Grapheme to Phoneme Plugins
Grapheme to Phoneme is the process of converting text into a set of "sound units" called phonemes
In ovos-audio
these plugins are used to auto generate mouth movements / visemes in the TTS stage.
They can also be used to help configuring wake words or to facilitate training of TTS systems
These plugins can provide phonemes either in ARPA or IPA alphabets, an automatic conversion will happen behind the scenes when needed
Visemes
Visemes are representations of the shape of a human mouth when speaking.
Mouth movements are generated via a mapping of ARPA to VISEMES, TTS plugins may provide this natively, or a G2P plugin may be used to estimate it directly from text
Visemes are predefined mouth positions, timing per phonemes is crucial for a natural mouth movement
The Mycroft Mark 1 uses this to make his "lips" match his speech.
OpenVoiceOS uses six basic visemes.
viseme | mouth position |
---|---|
0 | wide open |
1 | pursed |
2 | open |
3 | narrow lips |
4 | closed lips |
5 | parted lips |
6 | barely open lips |
Mapping based on Jeffers phoneme to viseme map, seen in table 1, partially based on the "12 mouth shapes visuals seen here
List of G2P plugins
Plugin | Type | Duration |
---|---|---|
ovos-g2p-plugin-mimic | ARPA | ✔️ |
ovos-g2p-plugin-heuristic-arpa | ARPA | ❌ |
ovos-g2p-plugin-espeak | IPA | ❌ |
neon-g2p-cmudict-plugin | ARPA | ❌ |
neon-g2p-phoneme-guesser-plugin | ARPA | ❌ |
neon-g2p-gruut-plugin | IPA | ❌ |
Standalone Usage
All G2P plugins can be used as follows
utterance = "hello world"
word = "hello"
lang = "en-us"
plug = G2pPlugin()
# convert a word into a list of phonemes
phones = plug.get_ipa(word, lang)
assert phones == ['h', 'ʌ', 'l', 'oʊ']
phones = plug.get_arpa(word, lang)
assert phones == ['HH', 'AH', 'L', 'OW']
# convert a utterance into a list of phonemes
phones = plug.utterance2arpa(utterance, lang)
assert phones == ['HH', 'AH', 'L', 'OW', '.', 'W', 'ER', 'L', 'D']
phones = plug.utterance2ipa(utterance, lang)
assert phones == ['h', 'ʌ', 'l', 'oʊ', '.', 'w', 'ɝ', 'l', 'd']
# convert a utterance into a list of viseme, duration pairs
visemes = plug.utterance2visemes(utterance, lang)
assert visemes == [('0', 0.0775), ('0', 0.155), ('3', 0.2325), ('2', 0.31), ('2', 0.434), ('2', 0.558), ('3', 0.682),
('3', 0.806)]
Plugin Template
from ovos_plugin_manager.templates.g2p import Grapheme2PhonemePlugin
from ovos_utils.lang.visimes import VISIMES
# base plugin class
class MyARPAG2PPlugin(Grapheme2PhonemePlugin):
def __init__(self, config=None):
self.config = config or {}
def get_arpa(self, word, lang, ignore_oov=False):
phones = [] # TODO implement
return phones
def get_durations(self, utterance, lang="en", default_dur=0.4):
words = utterance.split()

*COLLECTED DATA:*

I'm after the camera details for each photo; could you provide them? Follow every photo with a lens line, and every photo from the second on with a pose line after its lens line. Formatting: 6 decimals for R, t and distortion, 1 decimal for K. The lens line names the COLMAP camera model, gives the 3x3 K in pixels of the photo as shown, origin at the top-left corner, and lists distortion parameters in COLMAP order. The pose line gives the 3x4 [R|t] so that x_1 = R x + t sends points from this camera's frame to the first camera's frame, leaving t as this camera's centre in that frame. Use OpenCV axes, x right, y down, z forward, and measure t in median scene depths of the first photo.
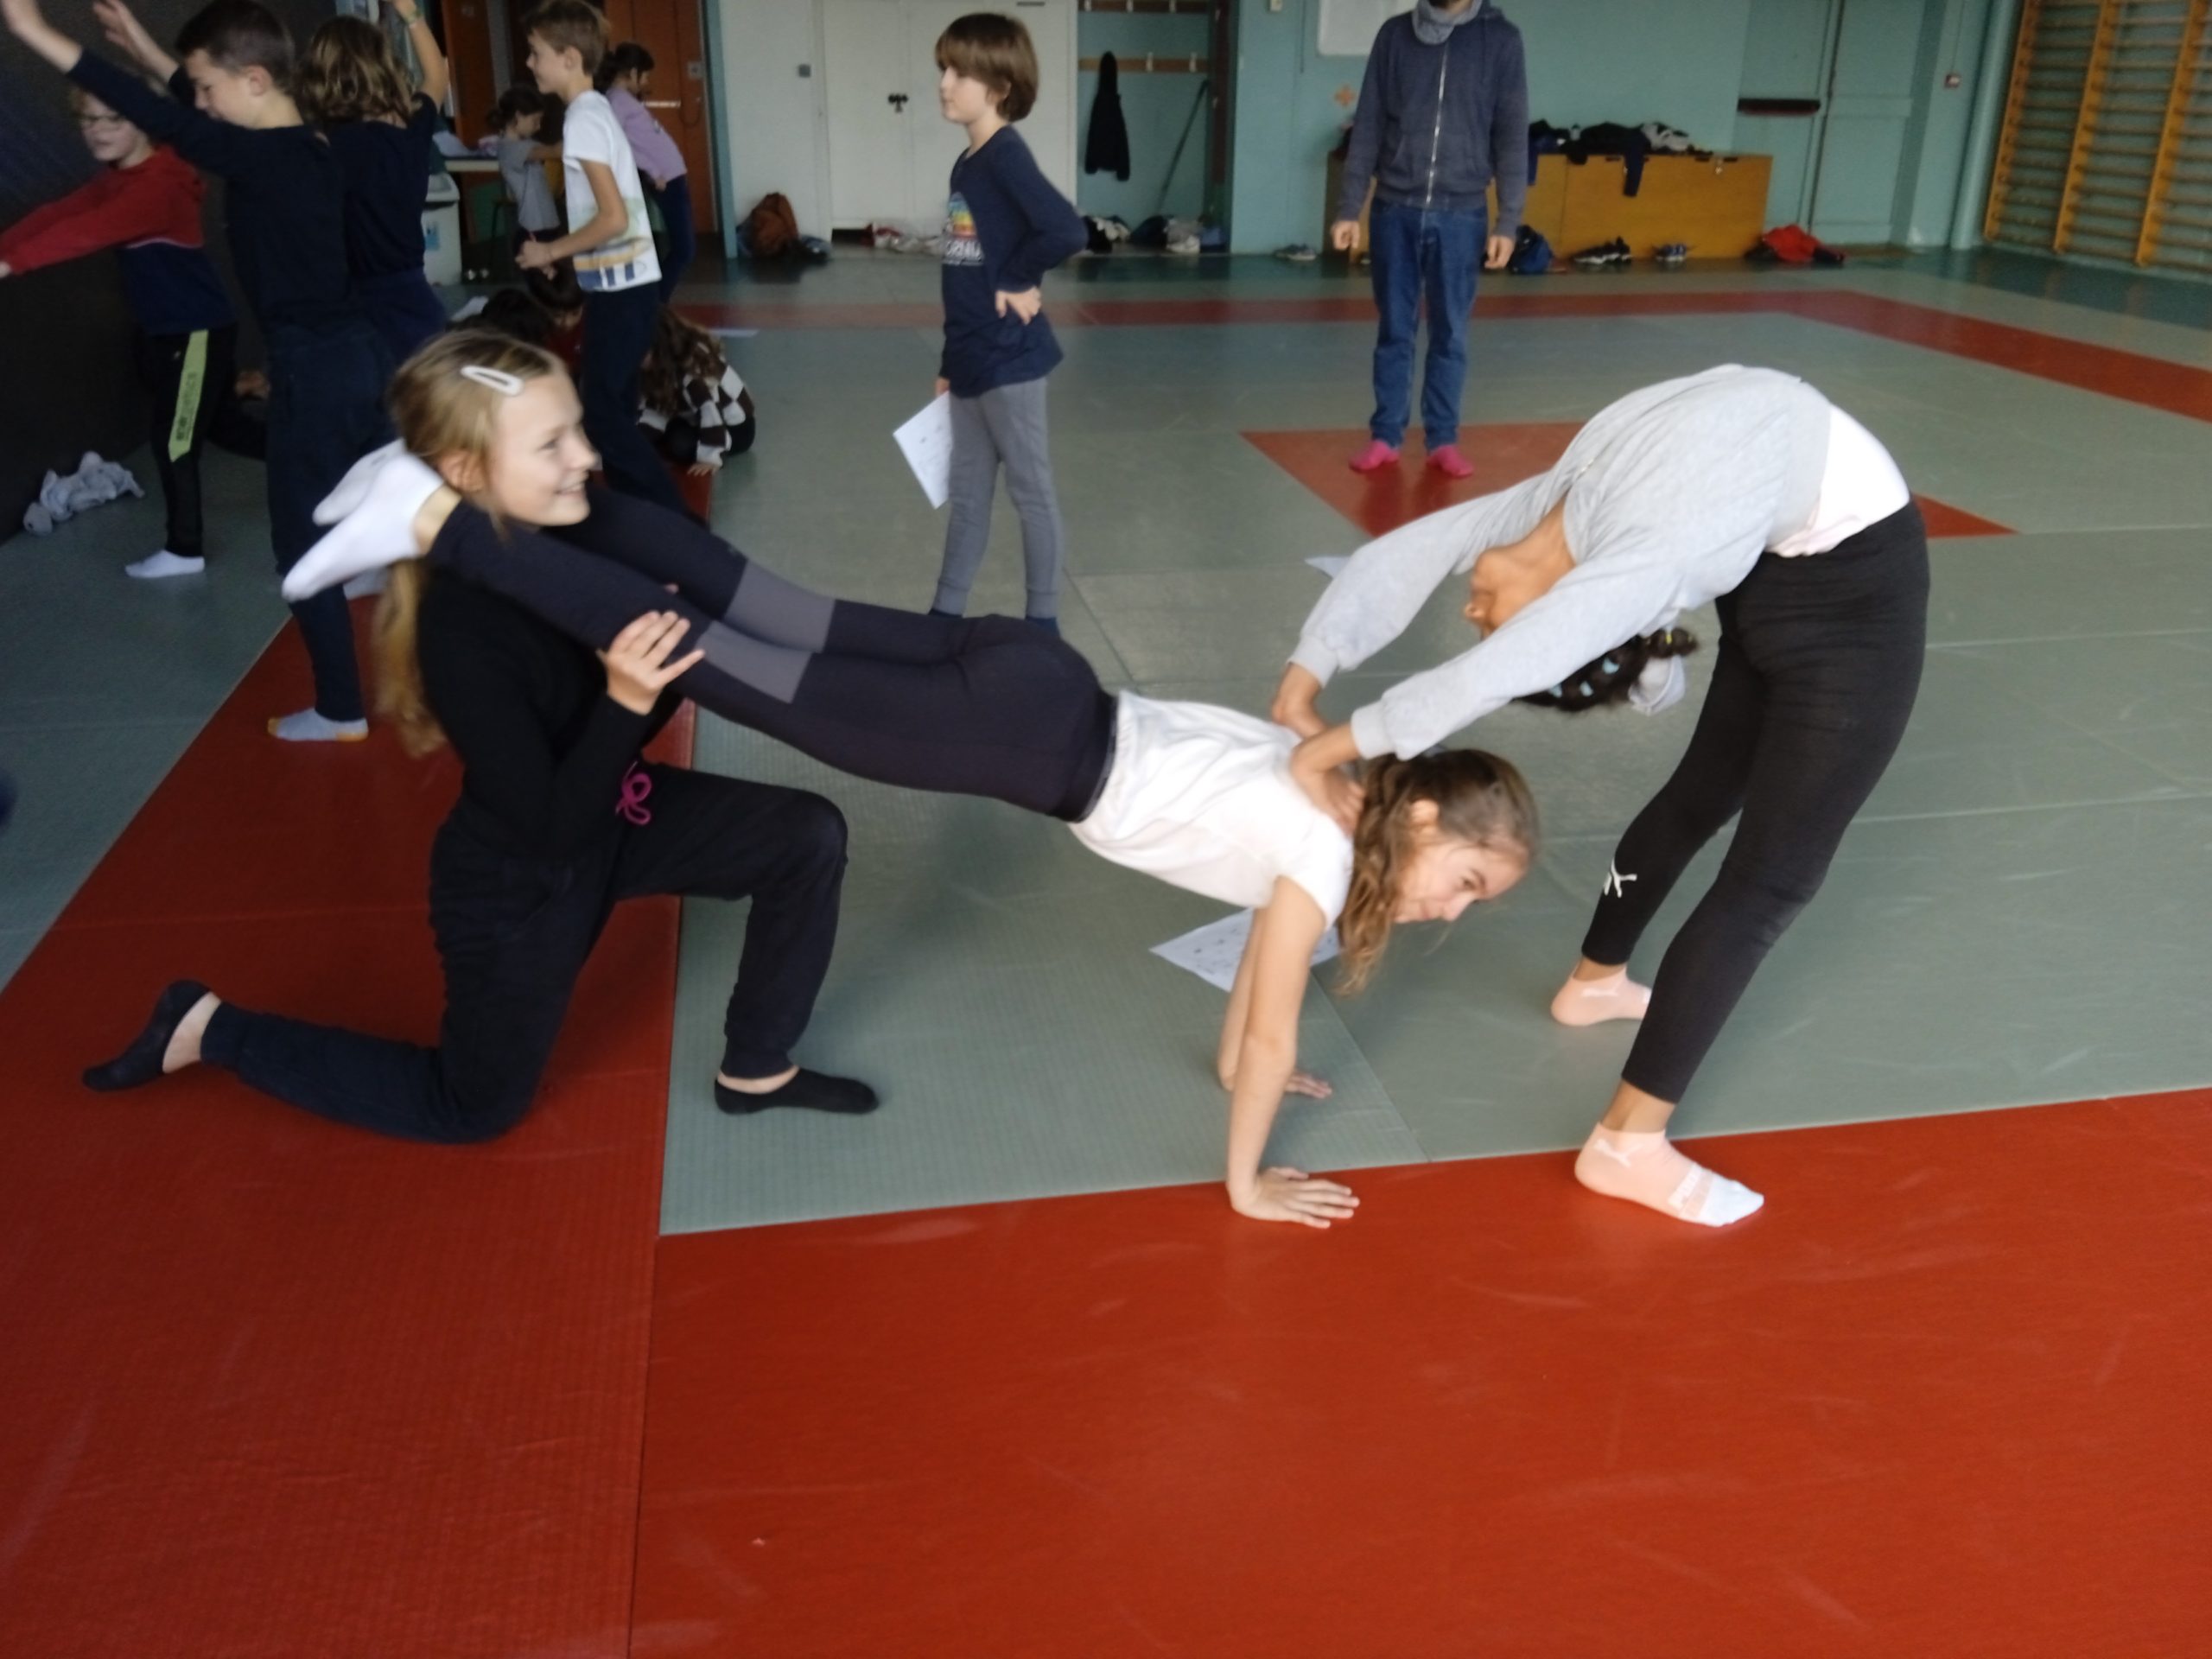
lens RADIAL K [[2127.8, 0, 1104.9], [0, 2127.8, 834.4], [0, 0, 1]] dist [0.024388, 0.000000]
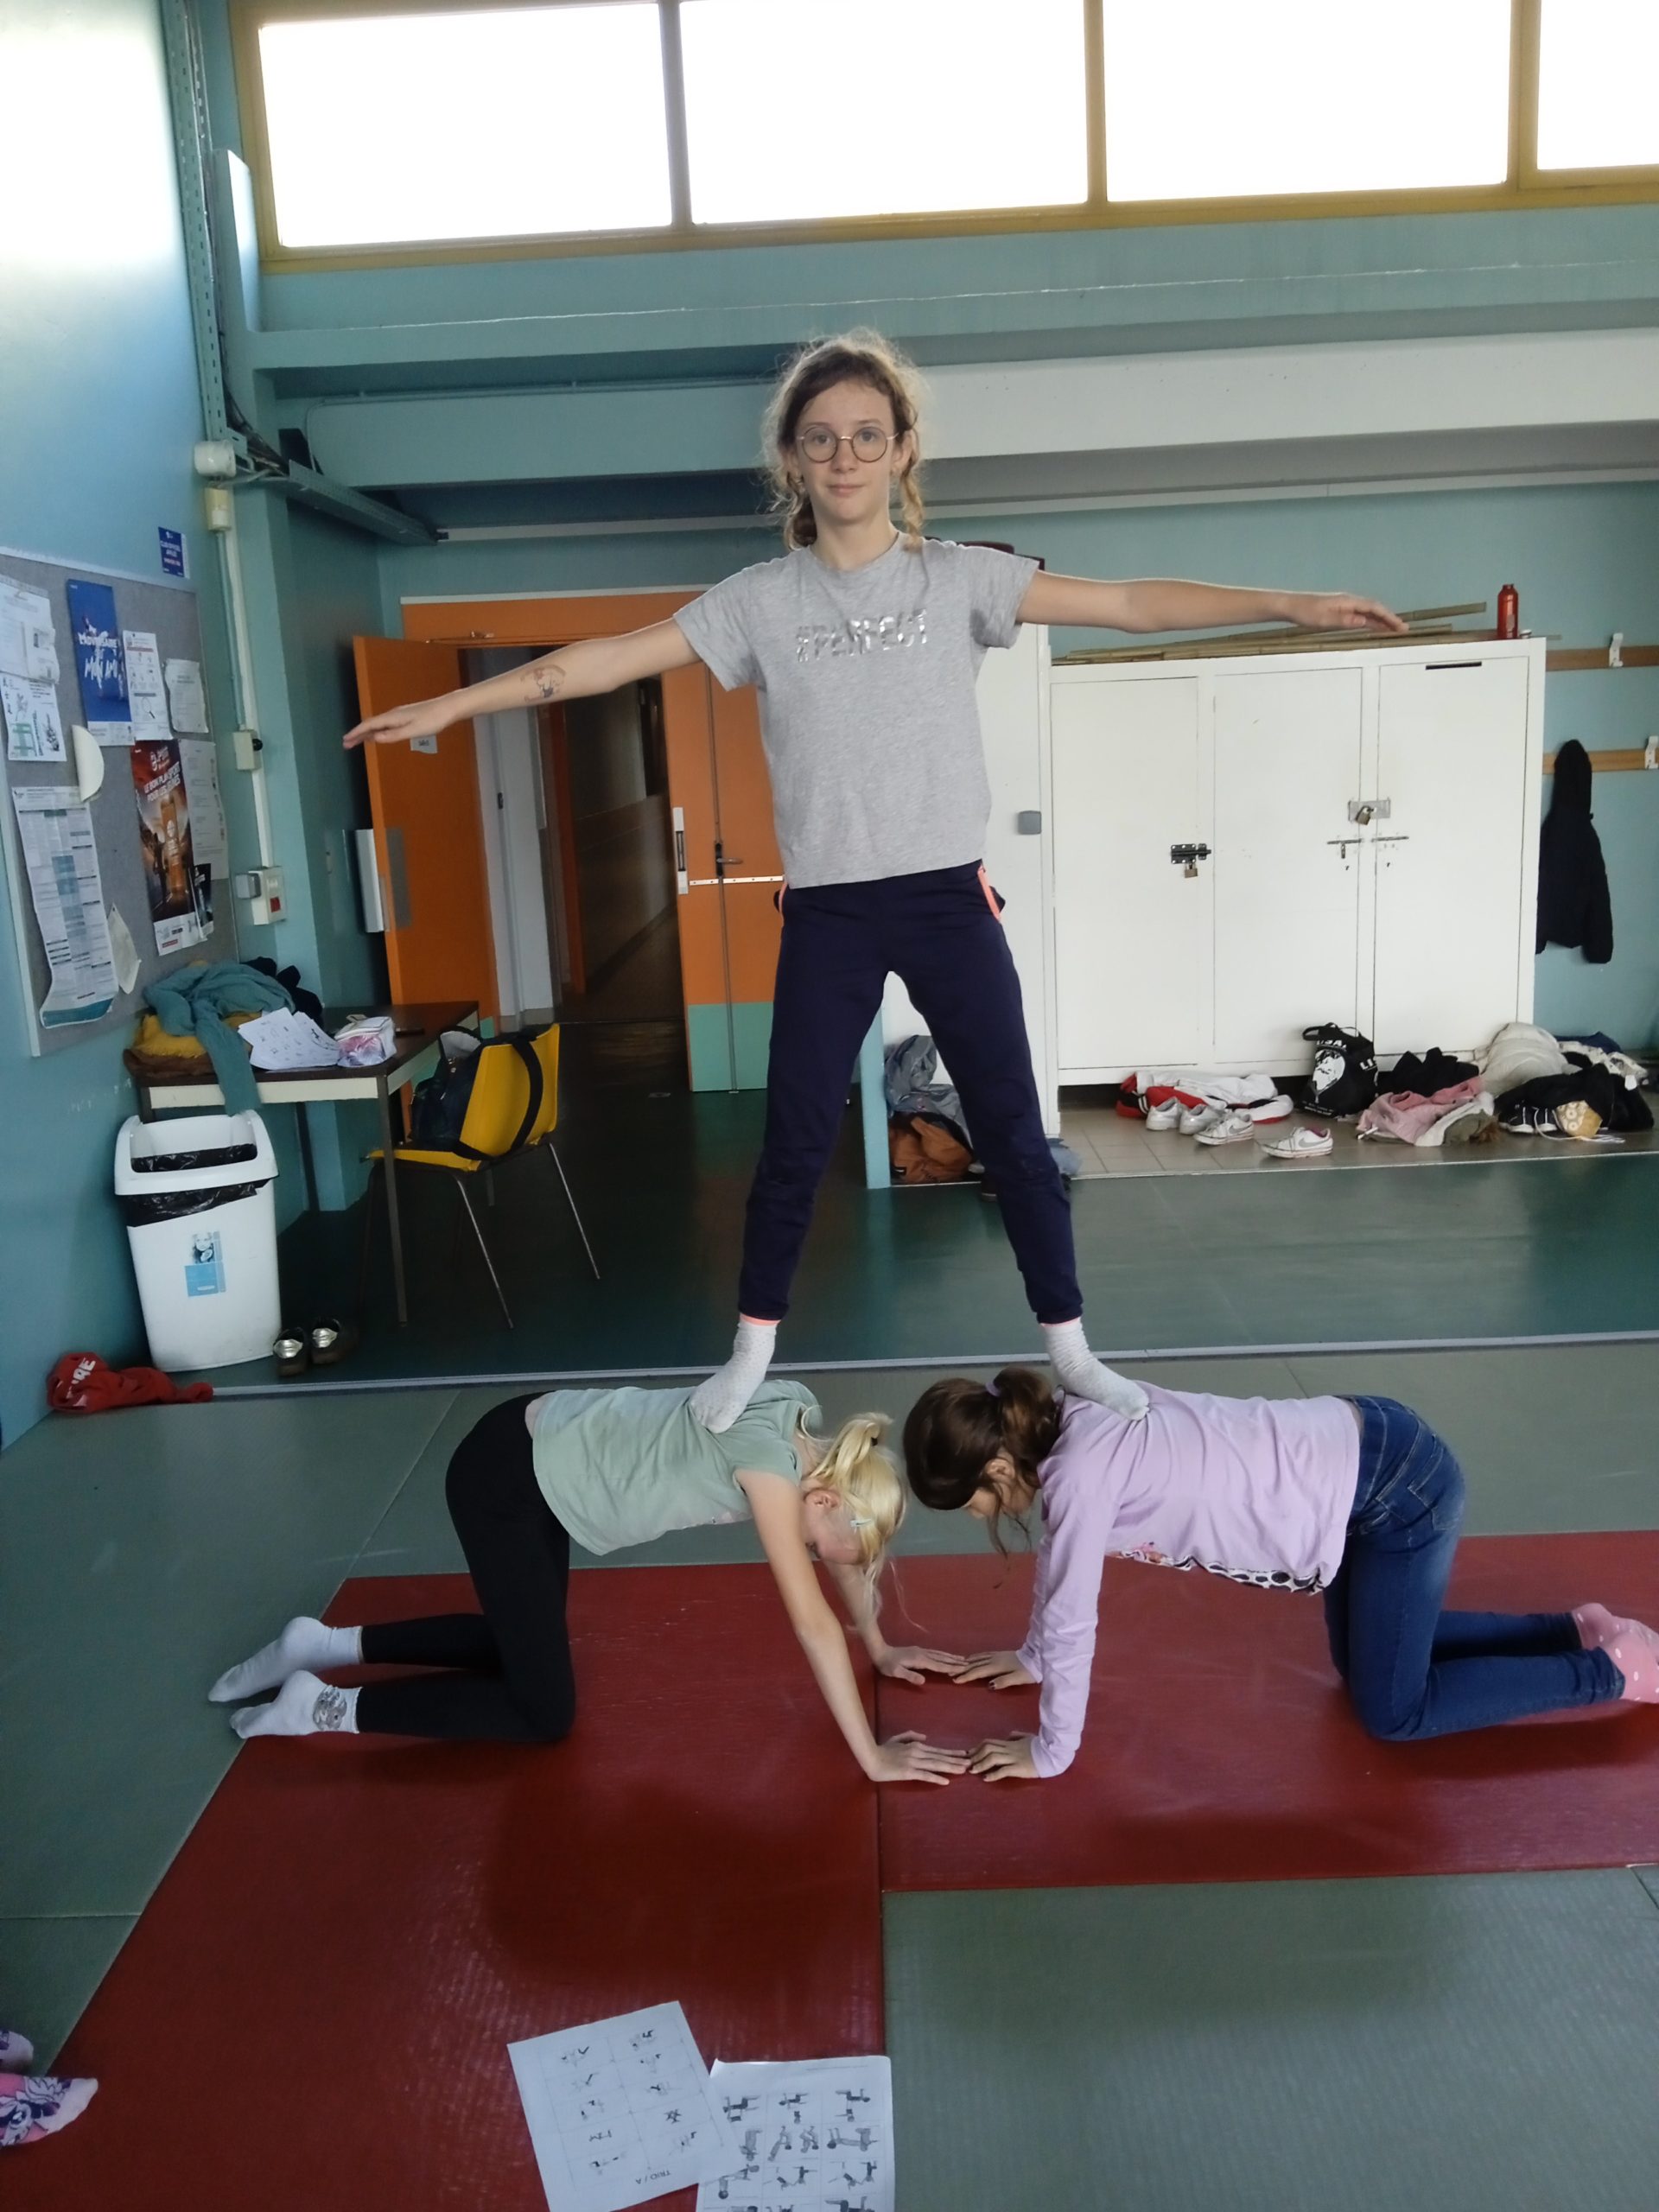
lens RADIAL K [[2127.8, 0, 830.3], [0, 2127.8, 1106.4], [0, 0, 1]] dist [0.024388, 0.000000]
pose [[0.981508, -0.025207, -0.189756, -0.085655], [-0.006413, 0.986405, -0.164208, -0.195639], [0.191316, 0.162389, 0.968002, 0.483218]]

*WHAT NEEDS TO BE DONE:* Please rewrite the stretch of the grapheme-to-phoneme page from "assert phones == ['h', 'ʌ', 'l', 'oʊ']" through "visemes = plug.utterance2visemes(utterance, lang)", renaming "phones" to "units".

*ANSWER TO THIS EXERCISE:*
assert units == ['h', 'ʌ', 'l', 'oʊ']
units = plug.get_arpa(word, lang)
assert units == ['HH', 'AH', 'L', 'OW']
# convert a utterance into a list of phonemes
units = plug.utterance2arpa(utterance, lang)
assert units == ['HH', 'AH', 'L', 'OW', '.', 'W', 'ER', 'L', 'D']
units = plug.utterance2ipa(utterance, lang)
assert units == ['h', 'ʌ', 'l', 'oʊ', '.', 'w', 'ɝ', 'l', 'd']
# convert a utterance into a list of viseme, duration pairs
visemes = plug.utterance2visemes(utterance, lang)